Saturday, October 21, 2006
Four airport commissioners quit
By Sarah Ostman
The Tracy (CA) Press
Frustration turned to action this week when four Tracy Airport Commissioners turned their resignations into the City Council. Following months of tension between the Tracy Airport Commission and city officials over a plan to expand the financially troubled Tracy Municipal Airport, four of the seven commissioners have resigned.
Chairman John Howard, Vice Chairwoman Susan Gilbert and members Vincent Nastro and Jaime Locquiao quit last week, and resignation letters were received by the City Council on Monday.
Commissioners and city representatives said tension has been building for months.

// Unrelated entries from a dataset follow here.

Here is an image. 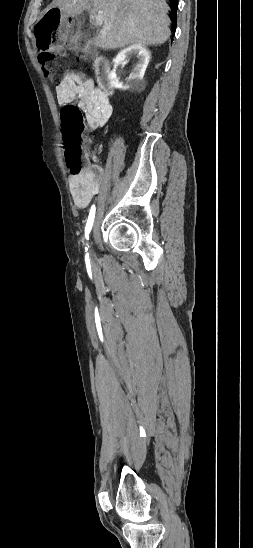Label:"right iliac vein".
I'll return each mask as SVG.
<instances>
[{"instance_id":"63e3f726","label":"right iliac vein","mask_w":253,"mask_h":548,"mask_svg":"<svg viewBox=\"0 0 253 548\" xmlns=\"http://www.w3.org/2000/svg\"><path fill=\"white\" fill-rule=\"evenodd\" d=\"M88 247H91V242L88 243ZM92 251V250H91Z\"/></svg>"}]
</instances>
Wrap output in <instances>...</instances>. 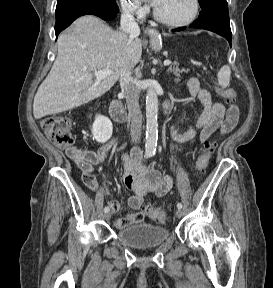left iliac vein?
Returning a JSON list of instances; mask_svg holds the SVG:
<instances>
[{
    "mask_svg": "<svg viewBox=\"0 0 273 288\" xmlns=\"http://www.w3.org/2000/svg\"><path fill=\"white\" fill-rule=\"evenodd\" d=\"M175 215L177 218H180L183 216V211L181 209H177L176 212H175Z\"/></svg>",
    "mask_w": 273,
    "mask_h": 288,
    "instance_id": "left-iliac-vein-1",
    "label": "left iliac vein"
}]
</instances>
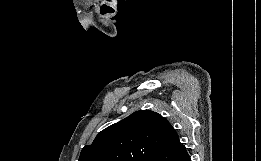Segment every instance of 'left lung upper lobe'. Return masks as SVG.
Here are the masks:
<instances>
[{"instance_id":"obj_1","label":"left lung upper lobe","mask_w":261,"mask_h":161,"mask_svg":"<svg viewBox=\"0 0 261 161\" xmlns=\"http://www.w3.org/2000/svg\"><path fill=\"white\" fill-rule=\"evenodd\" d=\"M177 133L160 114L136 111L102 130L91 145H85L79 161H150L168 146Z\"/></svg>"}]
</instances>
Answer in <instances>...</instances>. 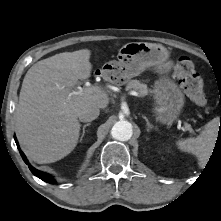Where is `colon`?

“There has been frustration from the airport commission because they have a very aggressive vision for the airport, and City Council has been moving at a slower pace,” Councilwoman Suzanne Tucker said.
She said she hasn’t talked to the commissioners about the resignations, but City Manager Dan Hobbs seemed unsurprised.
“I had sensed maybe a different vision between what (the commission) wanted to do and what’s practical at this time,” he said. “I know they wanted to make a lot of improvements, but the business case wasn’t there to justify it. They had moved into almost an advocacy role, rather than an advisory role.”
In October 2005, the commission presented its goals for the airport to the City Council, such as a plan to extend runways to accommodate larger planes. In response, the city requested that The Boyd Group, an aviation consultant firm, review the commission’s strategic plan.
But Boyd’s report, released last May, called for only modest expansion. It suggested additional hangars at an estimated $3,000 each, the reclamation of fueling rights to the city, and the sale of the New Jerusalem Airport.
But the report opposed runway expansion, pointing to the neighboring aqueduct and industrial parks as geographical barriers.
The city has backed The Boyd Group’s recommendations over commissioners’ protests. The City Council also refused to forgive the airport’s debt of more than $994,000 to the city’s water fund and general fund.
Commissioner Asghar Shah said he knew of Howard’s plans to resign but said he had been unaware until Wednesday of the resignation of the other three commissioners.
He recognized the commissioners’ frustration.
“We are never going to get an extended runway, never going to get a sewer system; we can’t sell the airport because of FAA money,” he said. “Each time the commission would recommend something, staff would come back with the opposite view.”
Shah suggested that the proximity of a proposed water park and housing development was a factor in the council’s decision to back the Boyd recommendations to limit expansion.
“There’s a lot of politics going on,” he said.
Howard declined to comment on his resignation because he said the council is trying to resolve the conflict.
Gilbert also declined to comment, calling her resignation a personal decision. Nastro and Locquiao could not be reached for comment.
Maria Hurtado, director of Tracy’s Department of Parks and Community Services, said she was taken aback by the resignations.
“I’m really surprised. I had just met with (Howard) a week and a half ago. We had a discussion about how to improve the way we were doing business,” she said. “He seemed satisfied, and we both walked away happy.”
Tucker said she hoped that an agreement would be reached with the council to bring the commissioners back.
The airport, operated by Tracy Flight Center, sees about 50 private planes touch down on two runways each weekday, said a flight center mechanic. Roughly 10 of those come to a full stop, most often to refuel.
Unlike neighboring airports in Livermore and Stockton, Tracy’s airport is unequipped with an instrument landing system, making it impossible to land in poor weather conditions.
Employees at the airport were unaware of the resignations at midweek but said they had witnessed the tense relationship between the airport and the city.
“(The city) bought new overhead lights for our shop but haven’t installed them because they can’t find anyone to install them for cheap enough,” the mechanic said. “That’s what happens. People come in with fresh ideas and everyone thinks ‘this is great’ – and then the bureaucracy hits.”